Task to complete. Could you restate the whole listing word for word?

Records.

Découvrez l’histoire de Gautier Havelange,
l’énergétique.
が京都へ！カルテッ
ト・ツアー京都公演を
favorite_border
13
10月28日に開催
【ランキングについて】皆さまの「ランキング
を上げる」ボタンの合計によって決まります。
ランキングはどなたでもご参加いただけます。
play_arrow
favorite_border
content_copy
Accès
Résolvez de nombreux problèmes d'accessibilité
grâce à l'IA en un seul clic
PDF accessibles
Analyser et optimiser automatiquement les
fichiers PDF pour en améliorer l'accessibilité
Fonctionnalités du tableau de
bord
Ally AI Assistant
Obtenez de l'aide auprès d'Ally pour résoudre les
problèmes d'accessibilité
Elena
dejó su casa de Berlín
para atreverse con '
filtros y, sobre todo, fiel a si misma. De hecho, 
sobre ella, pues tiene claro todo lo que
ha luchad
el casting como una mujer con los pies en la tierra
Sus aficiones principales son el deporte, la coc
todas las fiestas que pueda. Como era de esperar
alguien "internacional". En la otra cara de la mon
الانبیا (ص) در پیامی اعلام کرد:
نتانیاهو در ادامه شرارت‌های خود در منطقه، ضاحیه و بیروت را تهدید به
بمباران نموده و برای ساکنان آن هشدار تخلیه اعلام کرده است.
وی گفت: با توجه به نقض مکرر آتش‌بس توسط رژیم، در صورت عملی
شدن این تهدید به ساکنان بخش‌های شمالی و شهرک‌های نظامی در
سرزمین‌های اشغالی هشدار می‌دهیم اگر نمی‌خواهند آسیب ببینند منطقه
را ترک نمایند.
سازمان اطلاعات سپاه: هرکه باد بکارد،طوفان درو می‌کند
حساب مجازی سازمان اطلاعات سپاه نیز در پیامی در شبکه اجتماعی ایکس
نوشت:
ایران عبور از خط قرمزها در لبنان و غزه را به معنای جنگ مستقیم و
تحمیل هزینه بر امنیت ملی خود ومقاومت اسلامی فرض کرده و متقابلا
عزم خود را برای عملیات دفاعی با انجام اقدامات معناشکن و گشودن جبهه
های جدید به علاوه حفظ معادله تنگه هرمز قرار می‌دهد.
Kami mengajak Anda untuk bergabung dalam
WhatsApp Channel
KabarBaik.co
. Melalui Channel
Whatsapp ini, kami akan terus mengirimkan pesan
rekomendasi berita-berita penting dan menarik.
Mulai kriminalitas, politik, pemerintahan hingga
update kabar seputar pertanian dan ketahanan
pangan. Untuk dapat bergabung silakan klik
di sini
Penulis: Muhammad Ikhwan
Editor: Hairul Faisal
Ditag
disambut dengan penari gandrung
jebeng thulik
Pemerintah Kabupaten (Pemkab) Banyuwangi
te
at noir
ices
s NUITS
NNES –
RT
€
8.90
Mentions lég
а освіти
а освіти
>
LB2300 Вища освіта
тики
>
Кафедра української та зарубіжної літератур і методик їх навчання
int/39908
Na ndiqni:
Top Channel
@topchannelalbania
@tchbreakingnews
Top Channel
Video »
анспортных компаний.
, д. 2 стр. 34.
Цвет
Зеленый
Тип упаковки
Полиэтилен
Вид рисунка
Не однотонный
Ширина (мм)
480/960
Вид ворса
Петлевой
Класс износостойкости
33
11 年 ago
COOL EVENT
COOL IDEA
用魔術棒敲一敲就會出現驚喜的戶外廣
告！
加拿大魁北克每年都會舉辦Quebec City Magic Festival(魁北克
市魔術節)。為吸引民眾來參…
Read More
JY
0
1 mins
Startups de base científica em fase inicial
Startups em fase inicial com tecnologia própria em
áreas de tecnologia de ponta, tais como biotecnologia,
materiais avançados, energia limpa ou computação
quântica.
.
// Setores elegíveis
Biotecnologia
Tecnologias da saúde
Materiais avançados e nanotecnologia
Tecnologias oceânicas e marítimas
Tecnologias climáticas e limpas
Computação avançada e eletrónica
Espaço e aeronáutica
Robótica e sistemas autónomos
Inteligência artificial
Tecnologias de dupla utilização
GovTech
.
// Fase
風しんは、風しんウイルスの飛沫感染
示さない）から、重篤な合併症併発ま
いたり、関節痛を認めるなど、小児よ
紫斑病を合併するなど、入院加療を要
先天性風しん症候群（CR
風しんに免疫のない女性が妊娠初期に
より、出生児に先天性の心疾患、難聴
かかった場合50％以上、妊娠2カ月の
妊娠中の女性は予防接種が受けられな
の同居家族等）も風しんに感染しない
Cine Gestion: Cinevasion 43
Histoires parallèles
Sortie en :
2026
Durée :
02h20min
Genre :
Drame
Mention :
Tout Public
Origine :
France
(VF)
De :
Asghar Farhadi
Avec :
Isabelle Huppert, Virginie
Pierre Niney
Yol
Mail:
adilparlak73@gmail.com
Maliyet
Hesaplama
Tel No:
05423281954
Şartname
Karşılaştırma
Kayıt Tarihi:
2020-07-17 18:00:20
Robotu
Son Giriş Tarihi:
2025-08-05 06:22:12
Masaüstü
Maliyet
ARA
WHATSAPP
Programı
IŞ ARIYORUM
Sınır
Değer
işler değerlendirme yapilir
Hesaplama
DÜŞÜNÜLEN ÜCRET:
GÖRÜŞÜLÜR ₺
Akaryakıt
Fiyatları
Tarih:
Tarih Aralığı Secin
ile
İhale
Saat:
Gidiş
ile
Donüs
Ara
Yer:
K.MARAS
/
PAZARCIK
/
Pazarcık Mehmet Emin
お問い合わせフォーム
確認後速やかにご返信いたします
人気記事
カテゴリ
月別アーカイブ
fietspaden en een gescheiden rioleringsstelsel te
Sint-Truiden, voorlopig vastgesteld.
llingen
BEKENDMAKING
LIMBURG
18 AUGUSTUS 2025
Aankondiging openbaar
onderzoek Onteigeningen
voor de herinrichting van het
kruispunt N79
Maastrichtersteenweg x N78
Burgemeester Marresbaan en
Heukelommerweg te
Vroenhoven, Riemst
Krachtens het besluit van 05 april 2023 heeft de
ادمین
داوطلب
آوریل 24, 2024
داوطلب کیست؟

Task solution.
Découvrez l’histoire de Gautier Havelange,
l’énergétique.
が京都へ！カルテッ
ト・ツアー京都公演を
favorite_border
13
10月28日に開催
【ランキングについて】皆さまの「ランキング
を上げる」ボタンの合計によって決まります。
ランキングはどなたでもご参加いただけます。
play_arrow
favorite_border
content_copy
Accès
Résolvez de nombreux problèmes d'accessibilité
grâce à l'IA en un seul clic
PDF accessibles
Analyser et optimiser automatiquement les
fichiers PDF pour en améliorer l'accessibilité
Fonctionnalités du tableau de
bord
Ally AI Assistant
Obtenez de l'aide auprès d'Ally pour résoudre les
problèmes d'accessibilité
Elena
dejó su casa de Berlín
para atreverse con '
filtros y, sobre todo, fiel a si misma. De hecho, 
sobre ella, pues tiene claro todo lo que
ha luchad
el casting como una mujer con los pies en la tierra
Sus aficiones principales son el deporte, la coc
todas las fiestas que pueda. Como era de esperar
alguien "internacional". En la otra cara de la mon
الانبیا (ص) در پیامی اعلام کرد:
نتانیاهو در ادامه شرارت‌های خود در منطقه، ضاحیه و بیروت را تهدید به
بمباران نموده و برای ساکنان آن هشدار تخلیه اعلام کرده است.
وی گفت: با توجه به نقض مکرر آتش‌بس توسط رژیم، در صورت عملی
شدن این تهدید به ساکنان بخش‌های شمالی و شهرک‌های نظامی در
سرزمین‌های اشغالی هشدار می‌دهیم اگر نمی‌خواهند آسیب ببینند منطقه
را ترک نمایند.
سازمان اطلاعات سپاه: هرکه باد بکارد،طوفان درو می‌کند
حساب مجازی سازمان اطلاعات سپاه نیز در پیامی در شبکه اجتماعی ایکس
نوشت:
ایران عبور از خط قرمزها در لبنان و غزه را به معنای جنگ مستقیم و
تحمیل هزینه بر امنیت ملی خود ومقاومت اسلامی فرض کرده و متقابلا
عزم خود را برای عملیات دفاعی با انجام اقدامات معناشکن و گشودن جبهه
های جدید به علاوه حفظ معادله تنگه هرمز قرار می‌دهد.
Kami mengajak Anda untuk bergabung dalam
WhatsApp Channel
KabarBaik.co
. Melalui Channel
Whatsapp ini, kami akan terus mengirimkan pesan
rekomendasi berita-berita penting dan menarik.
Mulai kriminalitas, politik, pemerintahan hingga
update kabar seputar pertanian dan ketahanan
pangan. Untuk dapat bergabung silakan klik
di sini
Penulis: Muhammad Ikhwan
Editor: Hairul Faisal
Ditag
disambut dengan penari gandrung
jebeng thulik
Pemerintah Kabupaten (Pemkab) Banyuwangi
te
at noir
ices
s NUITS
NNES –
RT
€
8.90
Mentions lég
а освіти
а освіти
>
LB2300 Вища освіта
тики
>
Кафедра української та зарубіжної літератур і методик їх навчання
int/39908
Na ndiqni:
Top Channel
@topchannelalbania
@tchbreakingnews
Top Channel
Video »
анспортных компаний.
, д. 2 стр. 34.
Цвет
Зеленый
Тип упаковки
Полиэтилен
Вид рисунка
Не однотонный
Ширина (мм)
480/960
Вид ворса
Петлевой
Класс износостойкости
33
11 年 ago
COOL EVENT
COOL IDEA
用魔術棒敲一敲就會出現驚喜的戶外廣
告！
加拿大魁北克每年都會舉辦Quebec City Magic Festival(魁北克
市魔術節)。為吸引民眾來參…
Read More
JY
0
1 mins
Startups de base científica em fase inicial
Startups em fase inicial com tecnologia própria em
áreas de tecnologia de ponta, tais como biotecnologia,
materiais avançados, energia limpa ou computação
quântica.
.
// Setores elegíveis
Biotecnologia
Tecnologias da saúde
Materiais avançados e nanotecnologia
Tecnologias oceânicas e marítimas
Tecnologias climáticas e limpas
Computação avançada e eletrónica
Espaço e aeronáutica
Robótica e sistemas autónomos
Inteligência artificial
Tecnologias de dupla utilização
GovTech
.
// Fase
風しんは、風しんウイルスの飛沫感染
示さない）から、重篤な合併症併発ま
いたり、関節痛を認めるなど、小児よ
紫斑病を合併するなど、入院加療を要
先天性風しん症候群（CR
風しんに免疫のない女性が妊娠初期に
より、出生児に先天性の心疾患、難聴
かかった場合50％以上、妊娠2カ月の
妊娠中の女性は予防接種が受けられな
の同居家族等）も風しんに感染しない
Cine Gestion: Cinevasion 43
Histoires parallèles
Sortie en :
2026
Durée :
02h20min
Genre :
Drame
Mention :
Tout Public
Origine :
France
(VF)
De :
Asghar Farhadi
Avec :
Isabelle Huppert, Virginie
Pierre Niney
Yol
Mail:
adilparlak73@gmail.com
Maliyet
Hesaplama
Tel No:
05423281954
Şartname
Karşılaştırma
Kayıt Tarihi:
2020-07-17 18:00:20
Robotu
Son Giriş Tarihi:
2025-08-05 06:22:12
Masaüstü
Maliyet
ARA
WHATSAPP
Programı
IŞ ARIYORUM
Sınır
Değer
işler değerlendirme yapilir
Hesaplama
DÜŞÜNÜLEN ÜCRET:
GÖRÜŞÜLÜR ₺
Akaryakıt
Fiyatları
Tarih:
Tarih Aralığı Secin
ile
İhale
Saat:
Gidiş
ile
Donüs
Ara
Yer:
K.MARAS
/
PAZARCIK
/
Pazarcık Mehmet Emin
お問い合わせフォーム
確認後速やかにご返信いたします
人気記事
カテゴリ
月別アーカイブ
fietspaden en een gescheiden rioleringsstelsel te
Sint-Truiden, voorlopig vastgesteld.
llingen
BEKENDMAKING
LIMBURG
18 AUGUSTUS 2025
Aankondiging openbaar
onderzoek Onteigeningen
voor de herinrichting van het
kruispunt N79
Maastrichtersteenweg x N78
Burgemeester Marresbaan en
Heukelommerweg te
Vroenhoven, Riemst
Krachtens het besluit van 05 april 2023 heeft de
ادمین
داوطلب
آوریل 24, 2024
داوطلب کیست؟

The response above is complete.